Personal information
- Born: December 1, 1990 (age 35) Budapest, Hungary
- Home town: Budapest

Darts information
- Darts: 22g Glen Durrant
- Laterality: Right-handed
- Walk-on music: "Rock This Party" by Bob Sinclar

Organisation (see split in darts)
- BDO: 2010–2016
- PDC: 2016–2019, 2022
- WDF: 2020–

Other tournament wins
| Hungarian Classic | 2019 |

Medal record
Men's Darts
Representing Hungary
IDF World Ch'ship
| Silver medal – second place | 2011 Benidorm | Men's singles |
EDU European Ch'ship
| Gold medal – first place | 2015 Poreč | Men's singles |

= János Végső =

Hungarian darts player

János Végső (born 1 December 1990) is a Hungarian darts player who plays in Professional Darts Corporation events.

In 2016, he made his PDC European Tour debut at the 2016 European Darts Trophy and the 2016 German Darts Championship, losing in the first round to Martin Schindler and Darren Johnson respectively.

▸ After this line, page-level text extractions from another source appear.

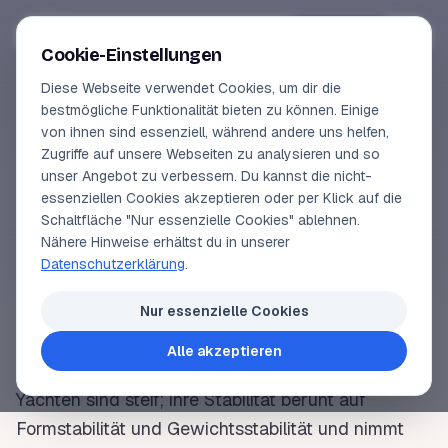
Segeln-lernen
.
de
Anmelden
Cookie-Einstellungen
Diese Webseite verwendet Cookies, um dir die
Online-Kurse
bestmögliche Funktionalität bieten zu können. Einige
von ihnen sind essenziell, während andere uns helfen,
SEGELLEXIKON
Vorschau
Zugriffe auf unsere Webseiten zu analysieren und so
Gewichtsstabilität
unser Angebot zu verbessern. Du kannst die nicht-
Erfahrungen
essenziellen Cookies akzeptieren oder per Klick auf die
Schaltfläche "Nur essenzielle Cookies" ablehnen.
Lehrbuchautor
Nähere Hinweise erhältst du in unserer
Stabilität
, die durch einen tiefen Schwerpunkt
Datenschutzerklärung
.
entsteht – vergleichbar einem Stehaufmännchen.
Login
Eine alte, klassische
Yacht
ist
rank
; ihre
Nur essenzielle Cookies
Gewichtsstabilität steigt bis zu einer
Krängung
von
Alle akzeptieren
90° und nimmt erst danach langsam ab. Moderne
Yachten sind
steif
; ihre
Stabilität
beruht auf
Formstabilität
und Gewichtsstabilität und nimmt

In 2017, he made his television debut in the 2017 PDC World Cup of Darts, partnering Zoltán Mester, but they lost in the first round to John Part and John Norman Jnr of Canada. In 2019, he returned to the World Cup with his new partner Pál Székely, but they again lost in the first round, this time to Max Hopp and Martin Schindler of Germany.